Generalized Linear Models

Generalized linear models link the independent variable with the probability of observing the dependent variable.


“Linear models” describe the how the dependent variable (the response) is related through some function to the independent variable(s) which are the response-controlling variables. Ordinary least-squares regression is the most common example of a linear model.\(^1\)

This idea is generalized with GLM to link the probability of a binary outcome through some function to the variables that control it. So it is the probability of the outcome, rather than the outcome itself, that matters.

When the data are binary, OLS is simply unworkable because two of its tenets are violated. OLS requires that the response, \(y\), be unlimited \((-\infty \le y \le \infty)\), and that the error variance be constant everywhere in that range.

Binary and proportion data are constrained to lie on the unit interval, \(0\lt p \lt 1\), and the variance is not constant but depends on \(p: \text{var}(p) = p(1-p)\).

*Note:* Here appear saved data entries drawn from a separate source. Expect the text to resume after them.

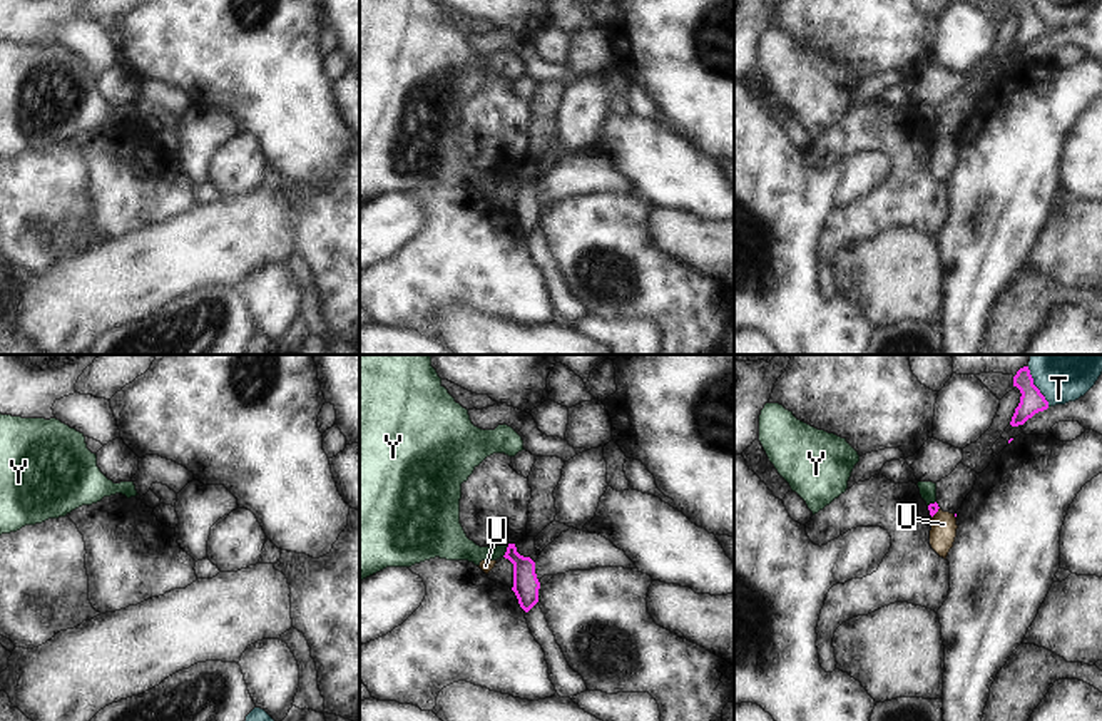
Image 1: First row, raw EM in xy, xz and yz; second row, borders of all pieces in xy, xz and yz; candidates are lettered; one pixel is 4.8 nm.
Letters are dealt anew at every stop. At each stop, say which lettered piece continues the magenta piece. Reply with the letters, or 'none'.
none.

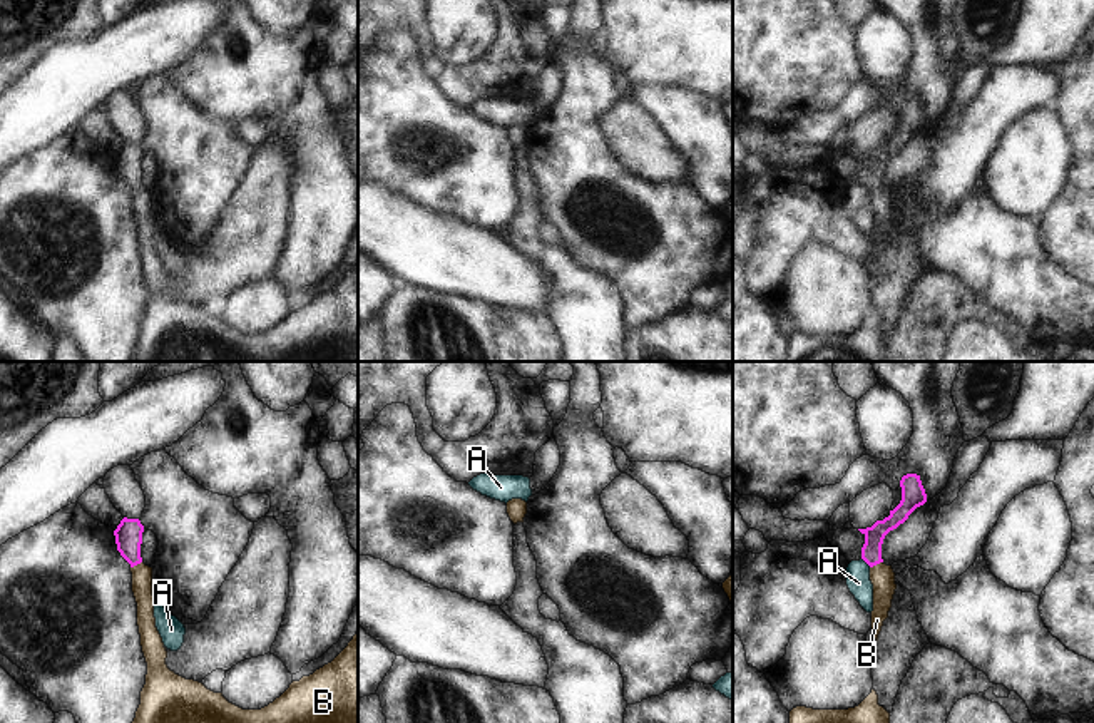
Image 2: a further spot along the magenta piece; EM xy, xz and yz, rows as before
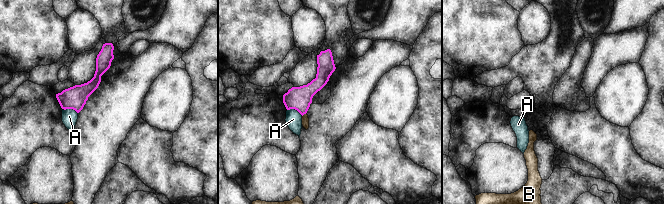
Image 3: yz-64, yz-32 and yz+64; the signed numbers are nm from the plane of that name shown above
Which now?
B.

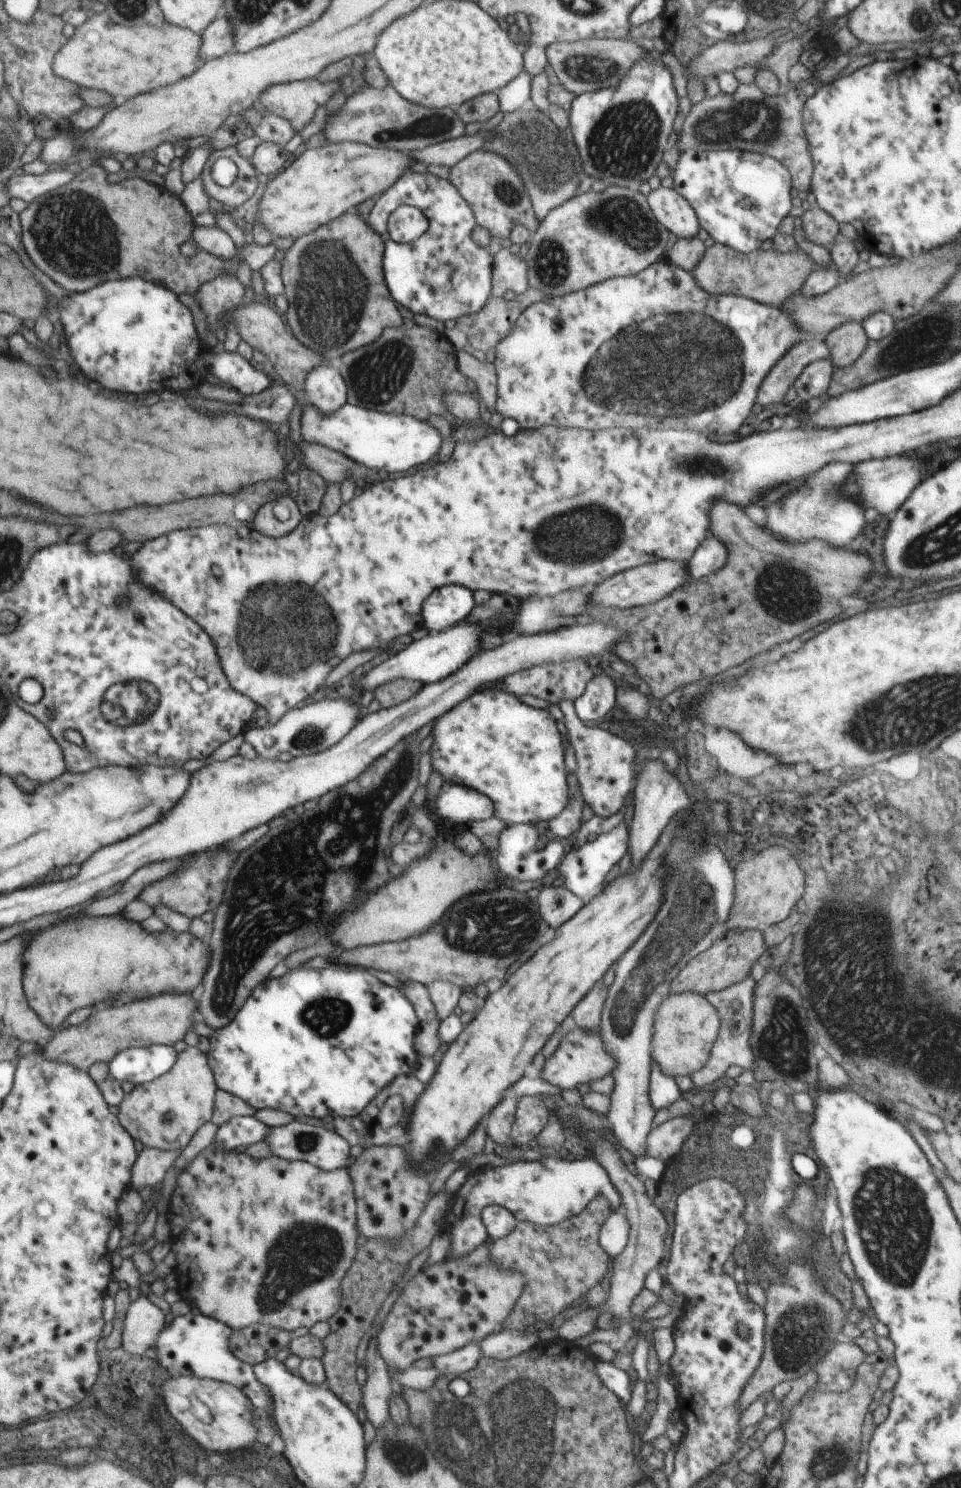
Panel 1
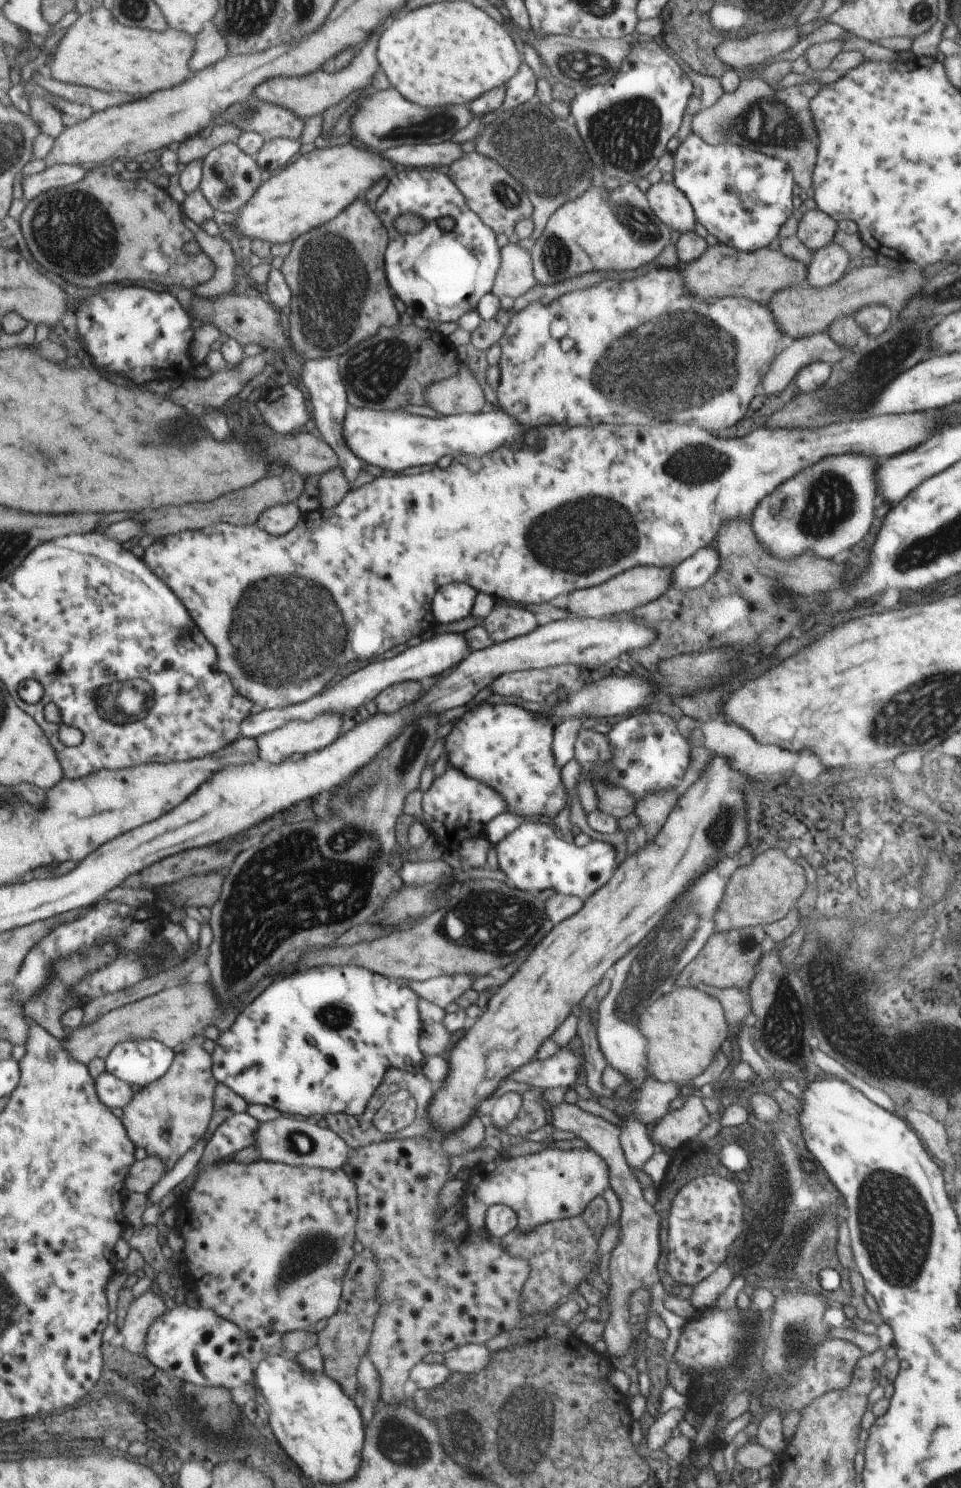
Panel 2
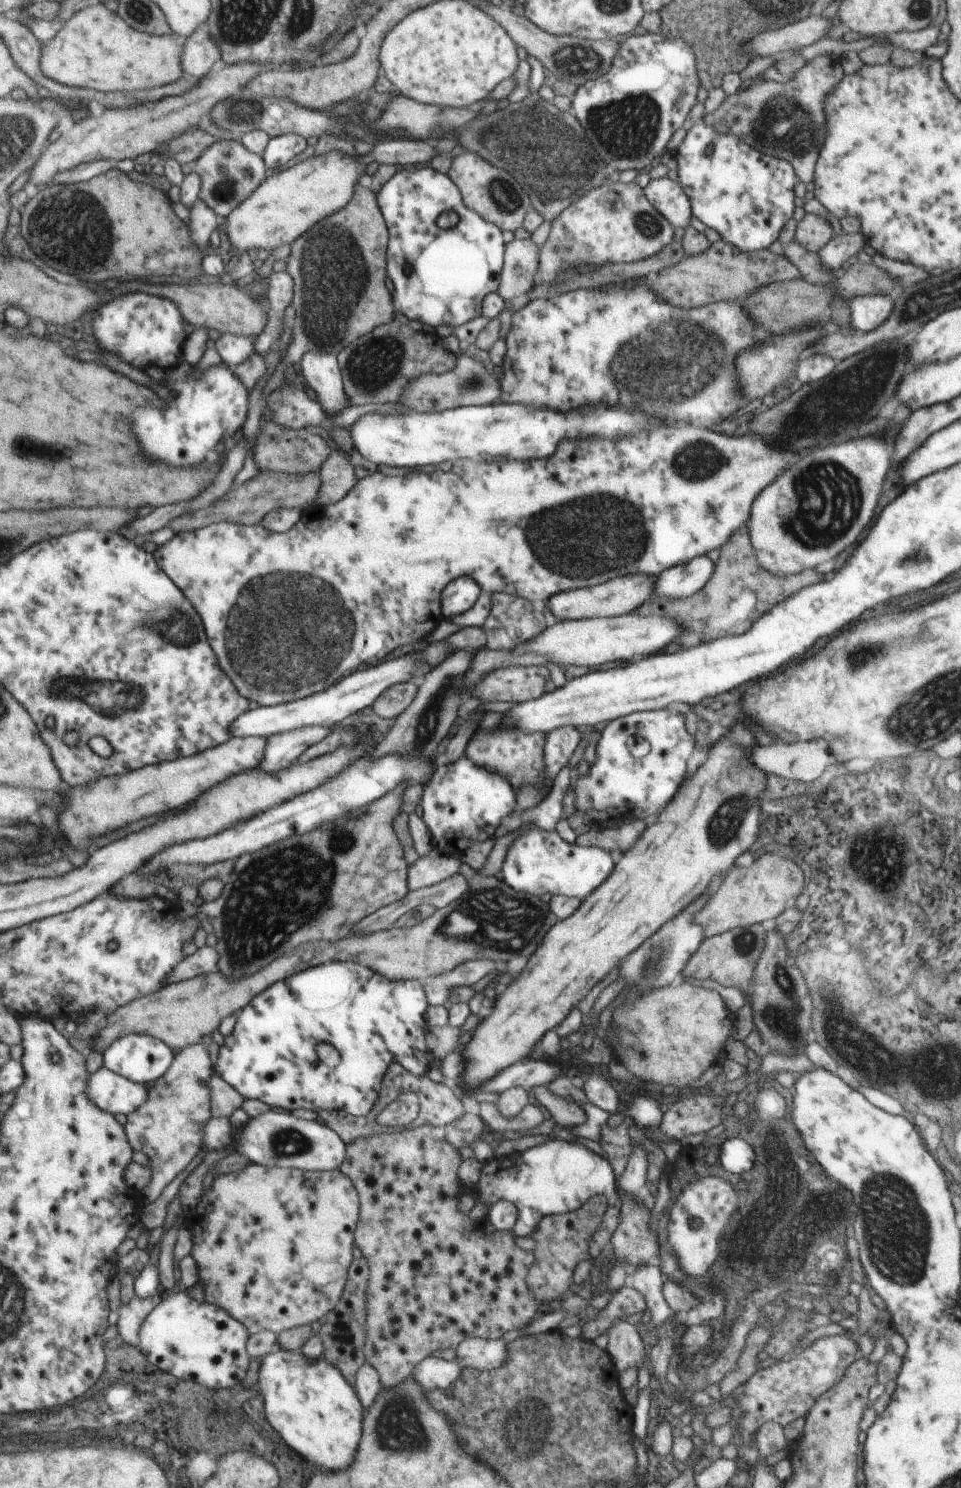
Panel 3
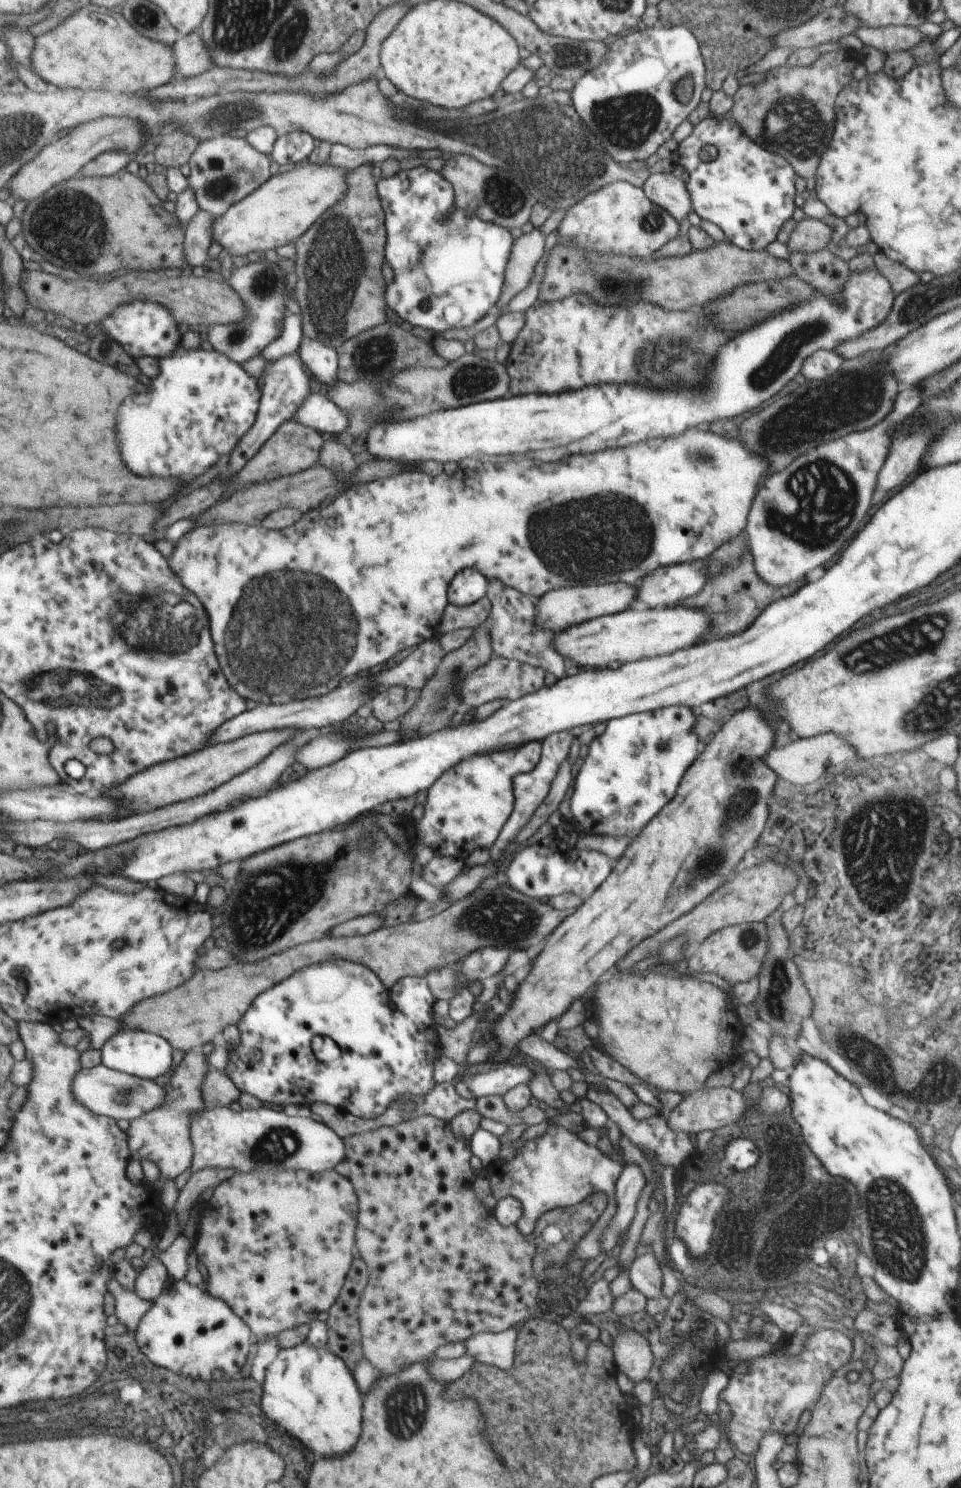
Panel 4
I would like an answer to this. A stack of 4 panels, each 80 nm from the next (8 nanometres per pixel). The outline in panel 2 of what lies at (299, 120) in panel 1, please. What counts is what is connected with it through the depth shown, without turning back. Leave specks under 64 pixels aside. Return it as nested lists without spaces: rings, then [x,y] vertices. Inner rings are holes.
[[[381,27],[371,38],[359,48],[350,65],[336,71],[334,74],[326,74],[321,69],[301,77],[276,77],[265,80],[256,88],[254,98],[261,98],[267,104],[278,105],[288,109],[297,115],[298,118],[312,118],[322,115],[323,112],[334,103],[350,96],[354,91],[366,88],[371,83],[372,76],[379,70],[377,59],[377,42],[381,33]]]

That doesn’t mean you can’t coerce a computer program to give you an answer using OLS with a binary or proportion response. It does mean, however, that the answer will be wrong.

The most common method to describe a binary outcome uses logistic regression, a special case of GLM having the logit, which is related to the logistic density, as the link function .

Another common link function is the probit, related to the normal (Gaussian) density. Both the logit and the probit are symmetrical. But asymmetrical data would require an asymmetrical link, and data that do not reach either zero on the left nor one on the right, require special link functions.
MIL-HDBK-1823A makes extensive use of GLMs to describe the probability of detection for hit/miss inspections.

GLM on a P/C spreadsheet

Nearly three decades ago when using generalized linear models meant that you wrote your own software, I implemented a simple binary-response GLM on a P/C spreadsheet. There are easier methods available now. Still, working through the exercise was very illuminating to me and I recommend it to anyone who would like to get a visceral feel for the machinations of GLMs. You can find step-by-step instructions here.


\(^1\) Linear models are linear in the model parameters, not necessarily linear in the dependent variable. So a model like \(y=\beta_0 + \beta_1 x + \beta_2 x^2\) or even \(y=\beta_0 + \beta_1 \sin(x)\)
is linear (in the model parameters, \(\beta\) ), while a model like \(y=\beta_0 + \beta_1 e^{- \beta_2 x}\) is not a linear model.